Dans un entretien publié mardi 20 août par Le Monde sous la signature de Coumba Kane, l’informaticienne sénégalaise Adji Bousso Dieng, première professeure noire en informatique de l’université de Princeton, lance un cri d’alarme sur la « colonisation numérique » du continent africain.
Pour Adji Bousso Dieng, l’emprise des géants du numérique sur l’Afrique constitue une nouvelle forme de colonisation. « J’observe avec inquiétude que l’infrastructure numérique de certains pays est contrôlée et supervisée par des entreprises étrangères », confie-t-elle au quotidien français. L’exemple du Sénégal illustre parfaitement cette dépendance : « Le data center qui héberge les données gouvernementales a été construit par Huawei, le géant chinois des télécoms. »
Cette situation soulève des questions cruciales de souveraineté. « Ces données sont-elles vraiment protégées contre la surveillance extérieure ? On ne peut pas parler de souveraineté lorsqu’une telle dépendance existe », s’interroge la scientifique. Le phénomène s’étend désormais aux satellites avec Starlink d’Elon Musk : « Que se passerait-il si Elon Musk estimait que tel ou tel pays mène une politique hostile à ses intérêts et décide de couper l’accès à Internet ? »

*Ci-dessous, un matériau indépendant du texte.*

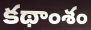
కథాంశం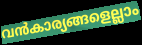
വൻകാര്യങ്ങളെല്ലാംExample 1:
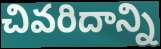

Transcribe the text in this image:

చివరిదాన్ని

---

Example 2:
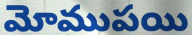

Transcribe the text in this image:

మోముపయి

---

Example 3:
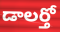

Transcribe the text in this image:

డాలర్తో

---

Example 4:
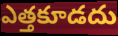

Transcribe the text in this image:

ఎత్తకూడదు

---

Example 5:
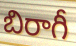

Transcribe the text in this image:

బిరాగీ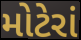
મોટેરાંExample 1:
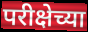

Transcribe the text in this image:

परीक्षेच्या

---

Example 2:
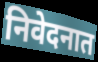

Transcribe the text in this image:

निवेदनात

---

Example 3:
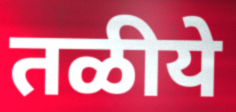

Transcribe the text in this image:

तळीये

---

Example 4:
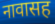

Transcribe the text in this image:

नावासह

Face à ces défis, Adji Bousso Dieng plaide pour une transformation radicale des systèmes éducatifs africains. Ses constats sont édifiants : « Au Sénégal, plus de 80 % des lycéens suivent la filière littéraire. » Pour elle, l’enjeu est existentiel : « Accéder à Internet, à l’électricité, à une eau purifiée et pouvoir transformer nos ressources nous-mêmes… tout ceci passe par un investissement dans les sciences et l’ingénierie. »

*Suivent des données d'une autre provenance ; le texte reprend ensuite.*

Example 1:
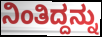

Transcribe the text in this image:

ನಿಂತಿದ್ದನ್ನು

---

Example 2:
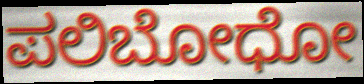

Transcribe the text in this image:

ಪಲಿಬೋಧೋ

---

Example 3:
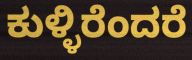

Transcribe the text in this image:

ಕುಳ್ಳಿರೆಂದರೆ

La scientifique, qui dirige l’ONG The Africa I Know pour promouvoir l’éducation scientifique des filles, dénonce un cercle vicieux : « Il est affligeant de voir nos matières premières exploitées à l’extérieur pour nous être revendues à prix d’or une fois transformées en produits alimentaires ou en téléphone portable. »

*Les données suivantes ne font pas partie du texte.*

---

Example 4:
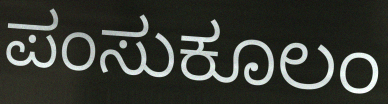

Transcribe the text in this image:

ಪಂಸುಕೂಲಂ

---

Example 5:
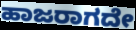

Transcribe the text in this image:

ಹಾಜರಾಗದೇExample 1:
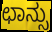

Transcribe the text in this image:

ಛಾನ್ಸು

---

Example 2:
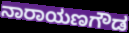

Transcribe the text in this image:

ನಾರಾಯಣಗೌಡ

Des algorithmes biaisés contre l’Afrique
Les recherches d’Adji Bousso Dieng révèlent une discrimination algorithmique préoccupante. « Les modèles d’intelligence artificielle sont souvent entraînés à partir d’ensembles de données qui ne reflètent pas la diversité des populations, des langues et des cultures », explique-t-elle. Ses travaux, publiés dans la revue NeurIPS, démontrent que « les modèles d’intelligence artificielle de pointe pour la conversion de texte en image ont du mal à produire des contenus culturellement riches sur l’Afrique. »
Cette situation perpétue les inégalités : « Cela conduit à des systèmes d’intelligence artificielle biaisés et inefficaces qui non seulement ne parviennent pas à résoudre les problèmes locaux africains, mais peuvent également exacerber les inégalités sociales existantes. »
Pour sortir de cette dépendance, la chercheuse préconise une approche révolutionnaire. « Idéalement, nous devrions viser à former des modèles à partir de zéro sur des données de haute qualité et pertinentes au niveau local. C’est ce que fait la Chine. C’est ce que font les Emirats arabes unis. Pourquoi ne pouvons-nous pas le faire en Afrique ? »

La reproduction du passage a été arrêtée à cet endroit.